Patient education can take place in any healthcare setting, but on the other hand finding the best way to provide it and evaluating the results of your teaching can be challenging on how well patients comprehend and recall the information they were taught. “However, for successful teaching and a positive outcome of patient’s comprehension and recall, you must use a patient-centered communication approach which I choose the return demonstration method also known as the “show me” methods” (Using teach-back for patient education and self-management, 2017). This is one way to get patient with low literacy level involve and at the same time assess as you teach. When conforming the patient understands of the information the care provider has demonstrate or teach, the patients should respond and demonstrate accurately and effectively to the teacher. Return demonstration also closes the communication gap between clinician and patient while enhancing the patient’s knowledge (Using teach-back for patient education and self-management, 2017). During the return demonstration session, you confirm the patient understands by asking him/her to explain the concept back to you accurately, it can help to also avoid overwhelming the patient with information. Each time a teach teaches a patient a new concept or reinforce one that was already taught, he/she should use return demonstration immediately after each step to assess what the patient has grasp from the process before moving on to another step. After the patient has deemed competent, the patients is then qualify to transition from having their diseases managed by healthcare providers to managing it themselves. Repeating this process as part of the interactive communication loop increases patients’ self-care competency, enhance their confidence in managing their condition, and allows them to self-manage their disease successfully.

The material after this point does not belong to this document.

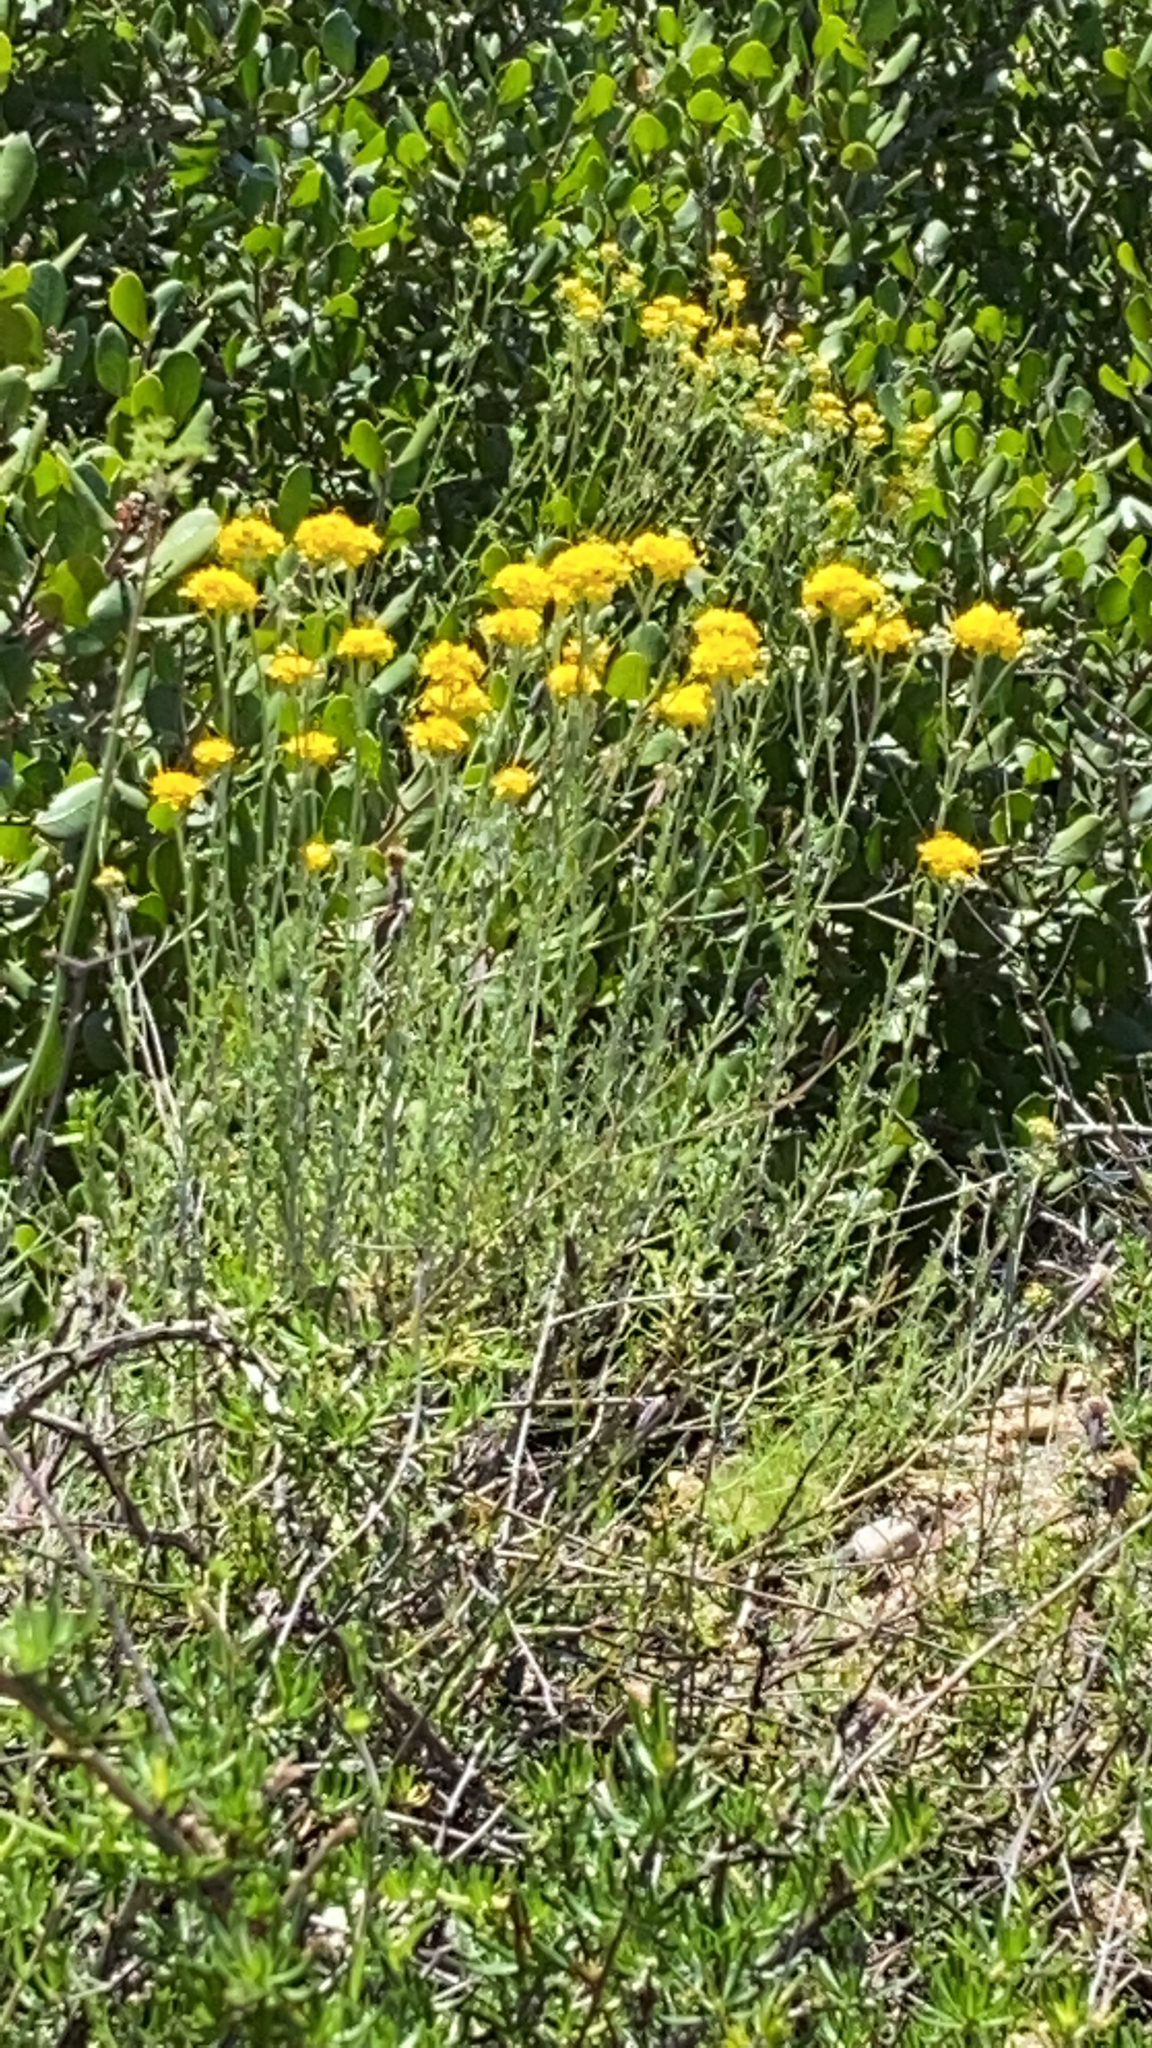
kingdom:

Giving the patients simple written tests or questionnaires before, during, and after the teaching to measure cognitive learning (Rankin, S.H., & Stallings, K.D, 1996), a score of at least 99% accuracy confirms that patients comprehend the material. All this will also deem them competent to monitor their blood sugar in order to give themselves the correct dosage of insulin needed. Questionnaire should also be in the patient’s literacy level to prevent misunderstanding of questions asked. “Assess physiological measurements to see whether the patient has been able to follow a modified diet plan, participate in prescribed exercise, or take diabetic medication” (Rankin, S.H., & Stallings, K.D, 1996), later following up the patient’s own record of self-monitored blood glucose levels, or daily weights in comparison with HgbA1C would also confirm patients self-monitoring glucose accuracy.
In conclusion return demonstration acknowledge when your patient has overcome a challenge and can also help you identify the strategies that are most helpful for patient understanding (Maximizing your teaching moment, 2017).